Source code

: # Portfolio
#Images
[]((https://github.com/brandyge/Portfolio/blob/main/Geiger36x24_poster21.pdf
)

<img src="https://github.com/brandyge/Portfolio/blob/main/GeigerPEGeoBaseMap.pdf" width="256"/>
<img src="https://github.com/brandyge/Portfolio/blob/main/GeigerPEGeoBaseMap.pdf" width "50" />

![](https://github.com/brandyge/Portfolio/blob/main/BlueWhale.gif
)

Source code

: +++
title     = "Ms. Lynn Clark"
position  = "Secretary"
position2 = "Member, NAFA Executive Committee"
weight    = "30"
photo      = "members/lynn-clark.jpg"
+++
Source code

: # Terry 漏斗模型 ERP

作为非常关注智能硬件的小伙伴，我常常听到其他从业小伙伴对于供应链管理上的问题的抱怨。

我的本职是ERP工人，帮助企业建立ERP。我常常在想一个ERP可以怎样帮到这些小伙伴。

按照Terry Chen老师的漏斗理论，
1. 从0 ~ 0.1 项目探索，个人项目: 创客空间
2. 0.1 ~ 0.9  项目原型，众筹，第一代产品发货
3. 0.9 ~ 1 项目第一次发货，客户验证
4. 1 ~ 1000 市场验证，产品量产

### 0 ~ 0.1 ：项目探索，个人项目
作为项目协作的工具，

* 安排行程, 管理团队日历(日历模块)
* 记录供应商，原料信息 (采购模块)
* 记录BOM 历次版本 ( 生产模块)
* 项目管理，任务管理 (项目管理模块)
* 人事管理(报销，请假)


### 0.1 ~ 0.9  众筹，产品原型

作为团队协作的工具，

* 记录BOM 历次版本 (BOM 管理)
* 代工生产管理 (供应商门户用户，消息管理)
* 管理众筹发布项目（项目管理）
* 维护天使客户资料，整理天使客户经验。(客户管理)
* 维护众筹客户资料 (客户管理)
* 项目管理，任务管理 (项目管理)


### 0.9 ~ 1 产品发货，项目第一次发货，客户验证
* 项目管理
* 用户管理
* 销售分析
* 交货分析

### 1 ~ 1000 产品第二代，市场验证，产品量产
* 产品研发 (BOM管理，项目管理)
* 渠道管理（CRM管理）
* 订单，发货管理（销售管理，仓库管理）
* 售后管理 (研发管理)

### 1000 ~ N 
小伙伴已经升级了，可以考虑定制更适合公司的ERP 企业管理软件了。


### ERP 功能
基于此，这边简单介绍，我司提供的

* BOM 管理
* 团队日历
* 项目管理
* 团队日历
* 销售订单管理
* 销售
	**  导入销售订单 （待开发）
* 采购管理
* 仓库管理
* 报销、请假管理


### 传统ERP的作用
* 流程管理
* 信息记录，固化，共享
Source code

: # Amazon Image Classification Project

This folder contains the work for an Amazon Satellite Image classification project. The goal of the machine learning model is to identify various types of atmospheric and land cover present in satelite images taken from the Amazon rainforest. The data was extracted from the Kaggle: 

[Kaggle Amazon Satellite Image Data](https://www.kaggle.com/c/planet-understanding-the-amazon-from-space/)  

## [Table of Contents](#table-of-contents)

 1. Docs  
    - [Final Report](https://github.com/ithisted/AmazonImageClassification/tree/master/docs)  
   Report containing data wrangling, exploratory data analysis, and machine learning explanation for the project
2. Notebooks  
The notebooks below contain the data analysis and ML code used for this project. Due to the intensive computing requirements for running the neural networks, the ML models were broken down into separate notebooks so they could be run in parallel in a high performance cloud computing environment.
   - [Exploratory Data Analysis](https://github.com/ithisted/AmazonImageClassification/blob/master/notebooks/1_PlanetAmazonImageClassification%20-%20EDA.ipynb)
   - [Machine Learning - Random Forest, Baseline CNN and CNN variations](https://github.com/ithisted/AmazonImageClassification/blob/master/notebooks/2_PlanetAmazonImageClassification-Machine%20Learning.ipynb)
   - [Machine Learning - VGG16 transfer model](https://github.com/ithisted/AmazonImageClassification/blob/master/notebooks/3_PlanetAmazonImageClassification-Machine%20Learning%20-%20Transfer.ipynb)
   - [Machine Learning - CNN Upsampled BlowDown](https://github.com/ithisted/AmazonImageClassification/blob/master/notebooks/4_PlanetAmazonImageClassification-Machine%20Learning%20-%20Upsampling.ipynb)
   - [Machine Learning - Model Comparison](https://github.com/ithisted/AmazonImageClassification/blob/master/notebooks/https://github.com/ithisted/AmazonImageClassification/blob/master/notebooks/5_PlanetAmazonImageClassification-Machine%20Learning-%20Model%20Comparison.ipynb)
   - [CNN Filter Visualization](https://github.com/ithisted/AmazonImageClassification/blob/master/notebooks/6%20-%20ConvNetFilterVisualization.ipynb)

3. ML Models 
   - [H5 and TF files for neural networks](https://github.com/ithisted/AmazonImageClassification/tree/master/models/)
_____
**WORK TASK:** Show all lines above containing "GeigerPEGeoBaseMap".

**TASK RESPONSE:**
<img src="https://github.com/brandyge/Portfolio/blob/main/GeigerPEGeoBaseMap.pdf" width="256"/>
<img src="https://github.com/brandyge/Portfolio/blob/main/GeigerPEGeoBaseMap.pdf" width "50" />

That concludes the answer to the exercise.